PHINEAS
AI teaching assistant using corpus linguistics to rewrite complex text at target reading levels — now in beta at an ESL academy in Singapore
Published:
Context
English learners and readers with accessibility needs struggle with text complexity. Existing “simplification” tools are crude — they swap long words for short ones without understanding usage frequency or semantic context. A word isn’t hard because it’s long; it’s hard because learners haven’t encountered it yet.
Approach
Built on the COCA (Corpus of Contemporary American English) word frequency database — 1 billion words of real English usage data:
- Corpus Architecture: Embedded COCA frequency database via OpenAI for semantic search across 60,000+ ranked vocabulary items
- Analysis Engine: Model identifies words above target frequency thresholds based on CEFR proficiency levels (A1–C2)
- Rewrite System: Intelligent substitution replaces complex vocabulary with accessible alternatives, preserving meaning and sentence structure
- SME Workflow: Fine-tuning pipeline designed for subject matter experts (ESL teachers) to contribute training examples without requiring technical skills — currently compiling 120-example training batch
Outcome
Currently deployed as a Google Gem (prompt + lexical database) in beta testing at a partner ESL academy in Singapore. Shared with select staff and students while training samples are compiled for the first batch fine-tuning run. Core analysis and rewrite functionality validated. Exceeds original project KPIs for accuracy.
Key Insight
The hard problem isn't the AI — it's the corpus data architecture. And making fine-tuning accessible to non-technical SMEs is a product design challenge, not an engineering challenge.
Portfolio Signal
- ◈ Domain expertise (education/linguistics — COCA corpus, CEFR standards)

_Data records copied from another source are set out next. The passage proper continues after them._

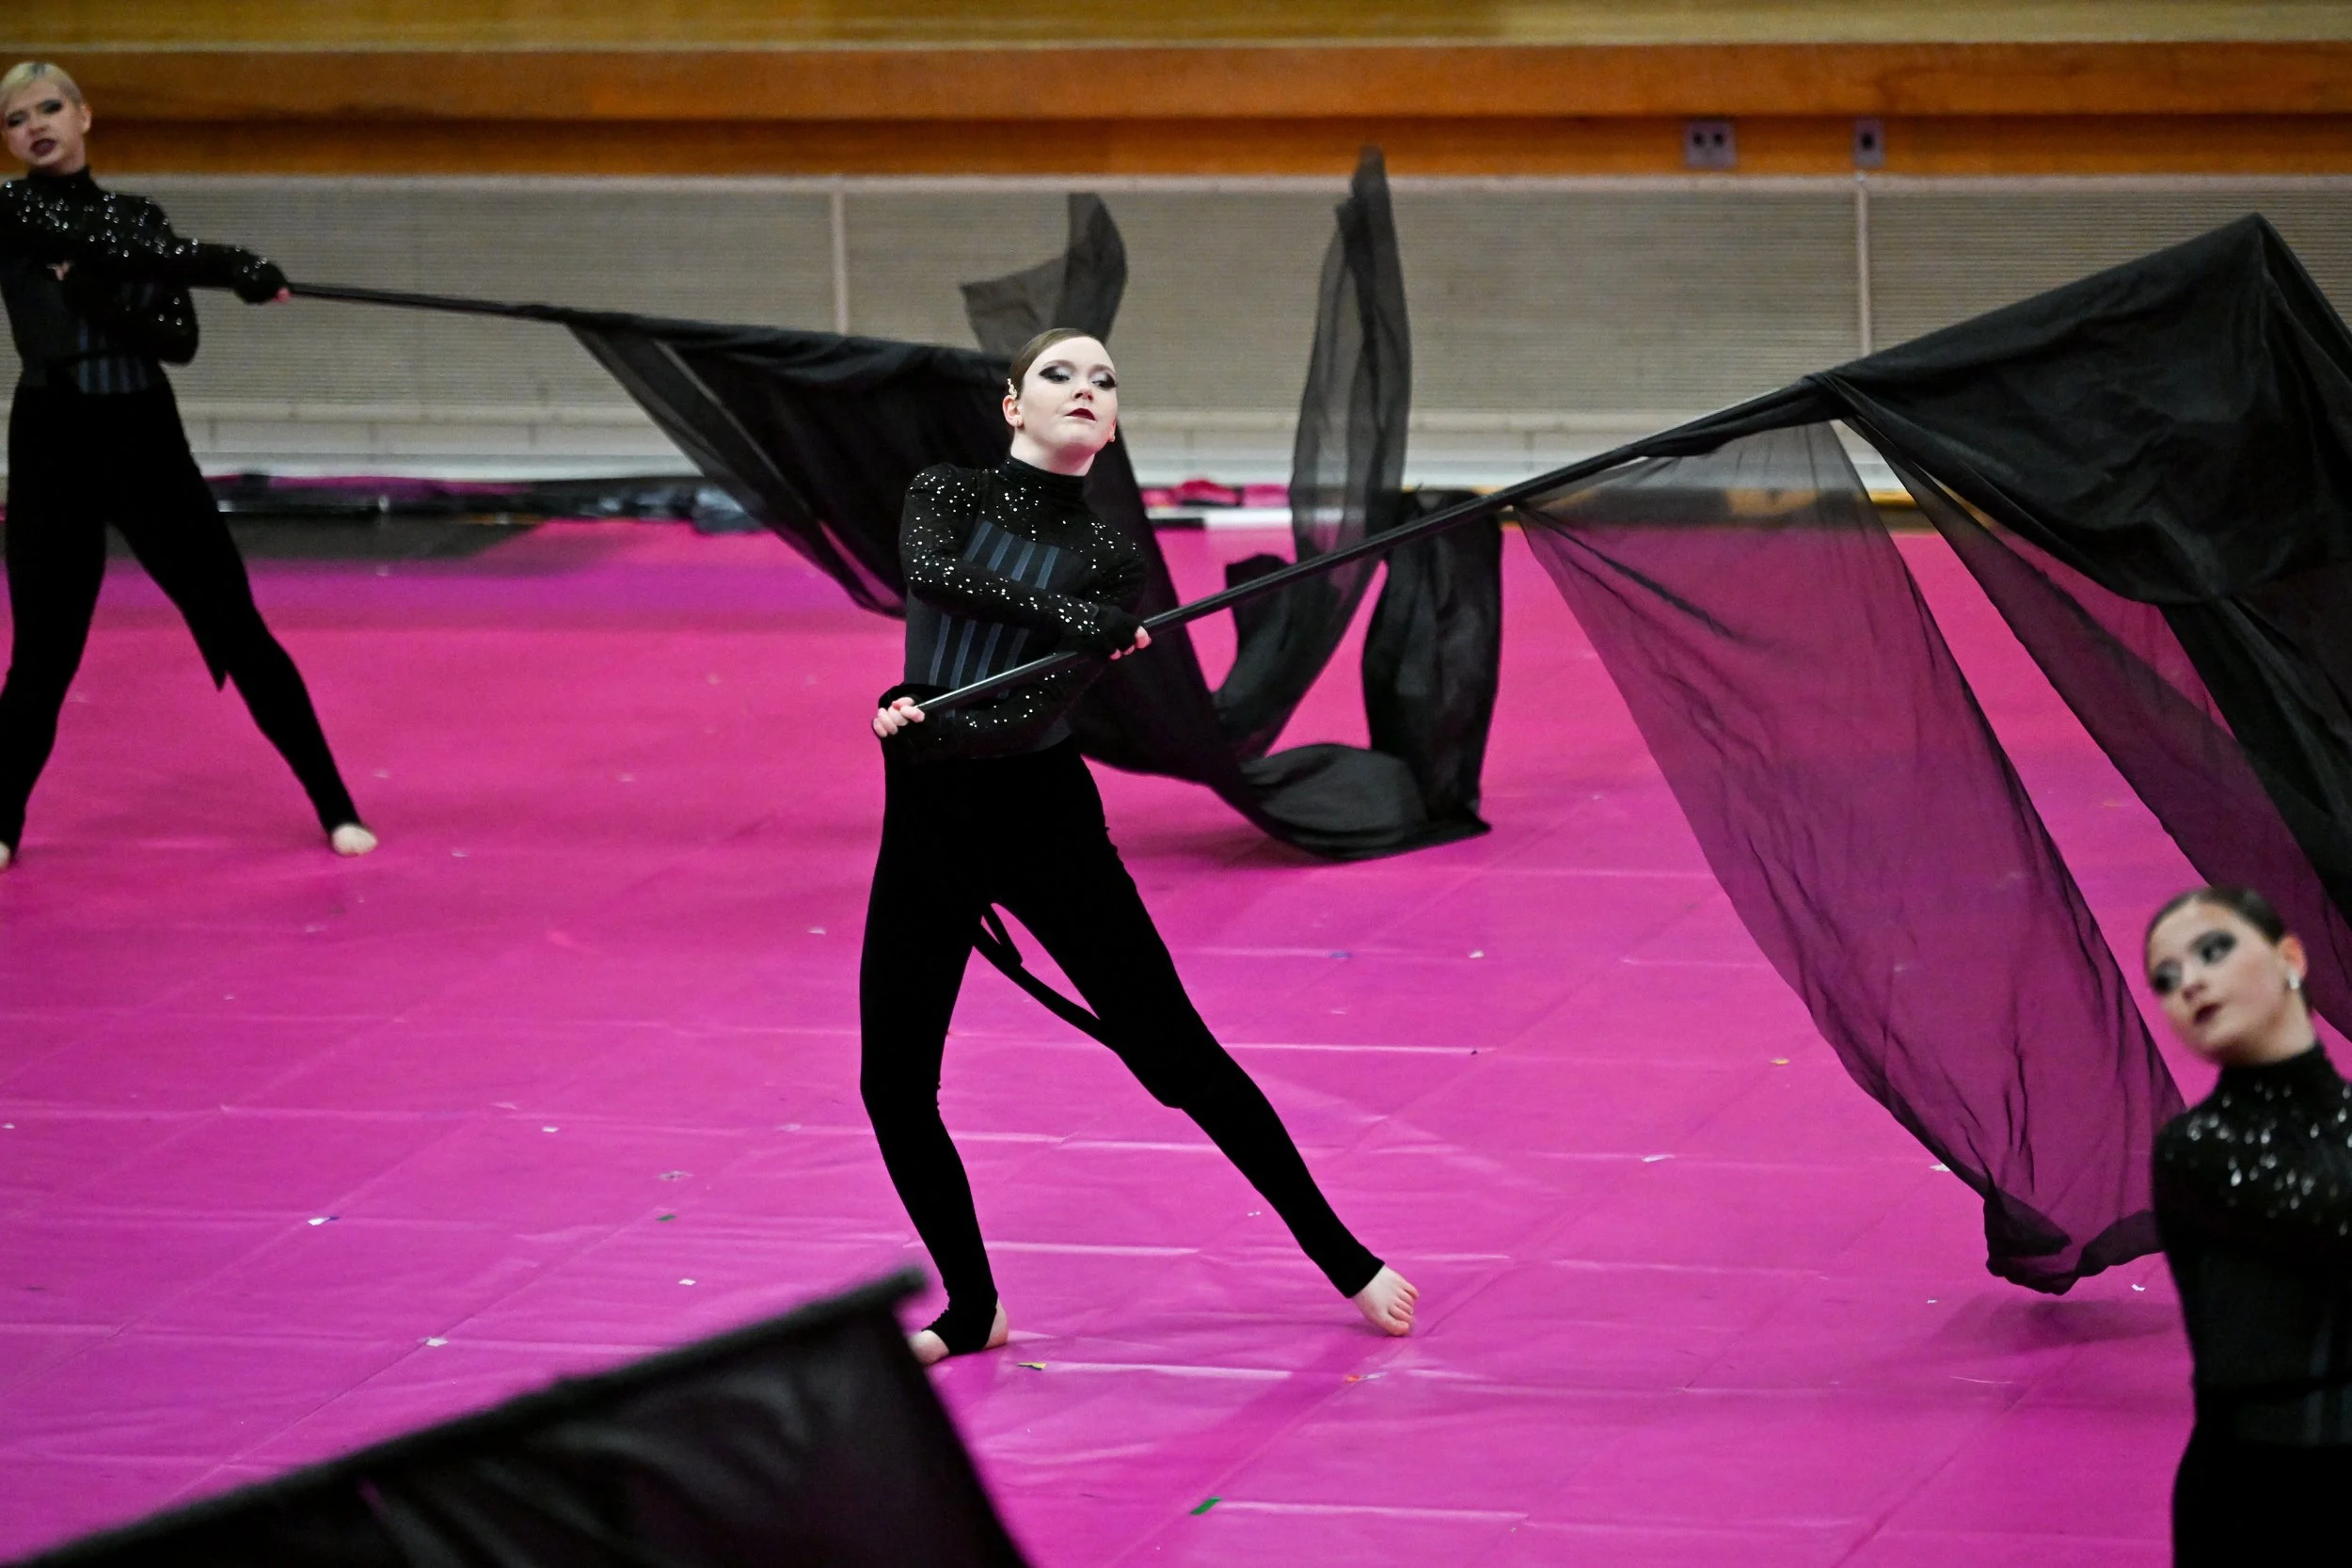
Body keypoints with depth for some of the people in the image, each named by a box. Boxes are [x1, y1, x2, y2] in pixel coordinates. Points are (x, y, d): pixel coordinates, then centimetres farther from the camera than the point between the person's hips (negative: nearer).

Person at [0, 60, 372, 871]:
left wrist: (93, 293, -18)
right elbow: (119, 249, -18)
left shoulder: (135, 214, 8)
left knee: (237, 629, 1)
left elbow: (181, 338, -4)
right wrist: (235, 269, -18)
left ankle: (335, 805, 7)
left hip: (146, 440, 2)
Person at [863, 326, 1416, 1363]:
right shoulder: (946, 496, 3)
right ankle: (972, 1310, 15)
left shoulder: (1111, 560, -1)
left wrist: (923, 729, -28)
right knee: (893, 1084, -4)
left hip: (1046, 822, -2)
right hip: (927, 827, 2)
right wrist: (1070, 618, -20)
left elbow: (1037, 713, -14)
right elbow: (928, 573, -21)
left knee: (1173, 1054, -4)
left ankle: (1340, 1255, 9)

- ◈ Embeddings implementation on real-world structured data
- ◈ Fine-tuning workflow design for non-technical contributors
- ◈ Phased delivery: working product in users' hands before optimization
- ◈ International deployment with real user feedback loop
Corporate Translation
Three skills in one project: (a) technical build with embeddings and fine-tuning, (b) PM discipline with phased delivery and measurable KPIs, (c) product management with a real beta program generating real user data.